What "free caption generator from video" should actually mean
Before the list, a quick filter. A caption generator worth using in 2026 should:
- Auto-transcribe the video (no manual typing)
- Support multiple languages — at minimum English plus the major European/Asian languages
- Let you edit captions before export
- Export to SRT, VTT, or burned-in MP4 — ideally all three
- Be actually usable for free — not a 30-second teaser
Tools that fail one of those didn't make this list. Tools that pass all five and do more than captions (translation, voiceover, documentation) ranked higher.
Quick comparison
| Tool | Free tier | Languages | Export formats | Best for |
|---|---|---|---|---|
| Vidocu | Free uploads, no card | 50+ | SRT, VTT, burned-in | All-in-one (captions + docs + voiceover) |
| Veed.io | 10 min/upload, watermark | 100+ | SRT, VTT, TXT | Quick browser editing |
| Kapwing | 4 min auto-subs free | 70+ | SRT, VTT, burned-in | Social clips |
| Submagic | 1 free video | 48+ | Burned-in MP4 | TikTok/Reels styling |
| Rev | Free SRT generator (limited) | 30+ | SRT only | Pure SRT export |
| Descript | 1 hour/month free | 23+ | SRT, VTT, TXT | Podcast/long-form |
| Happy Scribe | 30 min trial | 120+ | SRT, VTT, TXT | Multilingual accuracy |
| Zubtitle | 1 free video/month | 60+ | Burned-in MP4 | Short-form social |
| CapCut | Unlimited free | 30+ | Burned-in MP4 | Mobile-first editing |
Generate captions from any video — free
Upload a video, get accurate captions in 50+ languages, edit them in the browser, and export as SRT, VTT, or burned in.

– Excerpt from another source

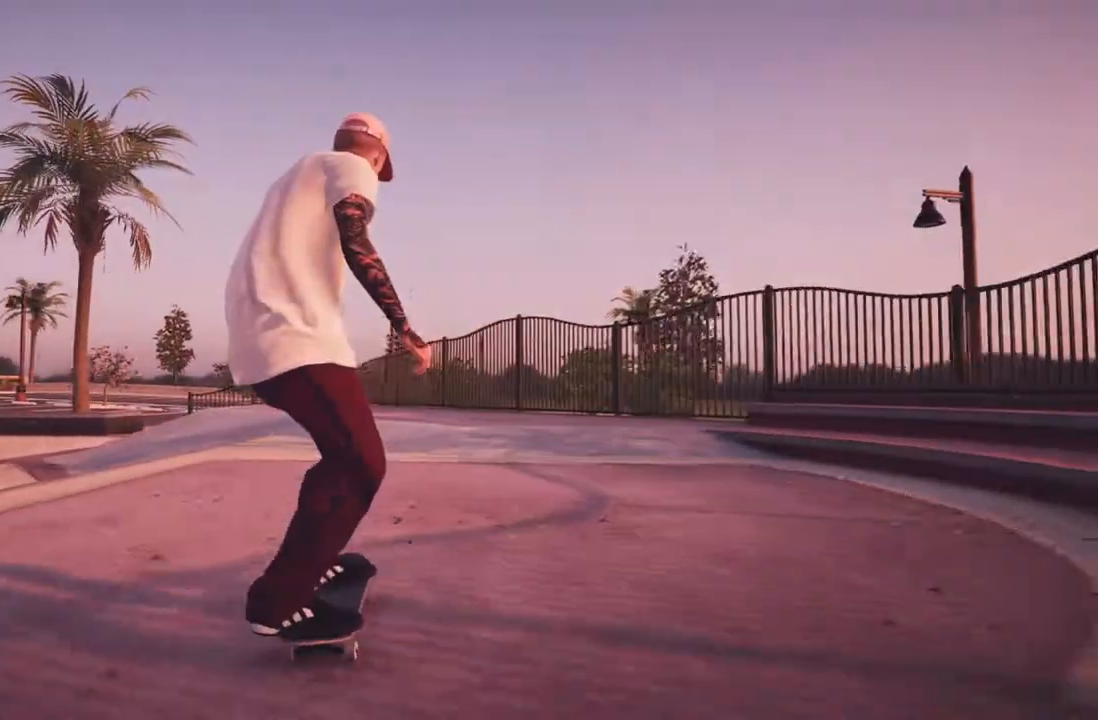
{"dt_ms": 1000, "buttons": [], "left_stick": "center", "right_stick": "center", "events": [[233, "L2", "up"], [750, "L2", "down"], [917, "L2", "up"]]}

No credit card.
Try Vidocu free1. Vidocu — Best all-in-one caption generator

Vidocu is the only tool on this list that treats captions as the starting point, not the finish line. Upload a video and you instantly get an accurate transcript, editable captions in the browser, and one-click export to SRT, VTT, or a burned-in MP4. From the same upload you can also translate the captions into 50+ languages, generate an AI voiceover in the target language, or turn the video into a help article with screenshots.
That matters because most teams generating captions today aren't just captioning — they're trying to make a piece of content reusable. Vidocu's free subtitle creator handles the captioning step without a card, and if you ever need the rest of the workflow (translation, SOPs, documentation) it's the same upload.
Free tier: Free uploads, no credit card, no watermark on captions. Languages: 50+ Export formats: SRT, VTT, burned-in MP4 Best for: Anyone who wants captions today and might want translation, voiceover, or written docs from the same video tomorrow.
2. Veed.io

Veed is a browser-based video editor with a solid auto-subtitle feature baked in. Upload a clip, click "Subtitles → Auto Subtitles," and you get an editable timeline of captions you can restyle, reposition, and export. It's fast and the styling controls are good.
The catch: the free tier limits uploads to 10 minutes and adds a Veed watermark to exports. Captions exported as SRT are clean, but if you want a watermark-free burned-in MP4 you'll bump into the paywall fast.
Free tier: 10 min uploads, watermark on exports. Best for: Quick one-off captioning when you don't mind the watermark.
3. Kapwing

Kapwing pioneered the "everything in the browser" video editor and its auto-subtitle tool is one of the most polished. You get a clean timeline, easy text restyling, and the ability to translate captions into 70+ languages. Templates for TikTok/Reels-style animated captions are a nice touch.
The free plan caps automatic subtitles at 4 minutes per video and adds a watermark above that. Good for short clips, frustrating for anything longer.
Free tier: 4 min auto-subs, watermark on longer videos. Best for: Stylized social-media captions on short clips.
4. Submagic

Submagic is purpose-built for one job: word-by-word animated captions for TikTok, Reels, and Shorts. It's not really a general caption generator — it's a styling layer on top of one. Accuracy is good, the templates look great, and you can add emojis and B-roll automatically.
The free tier gives you exactly one video. After that it's paid. Use it when you need polish, not when you need throughput.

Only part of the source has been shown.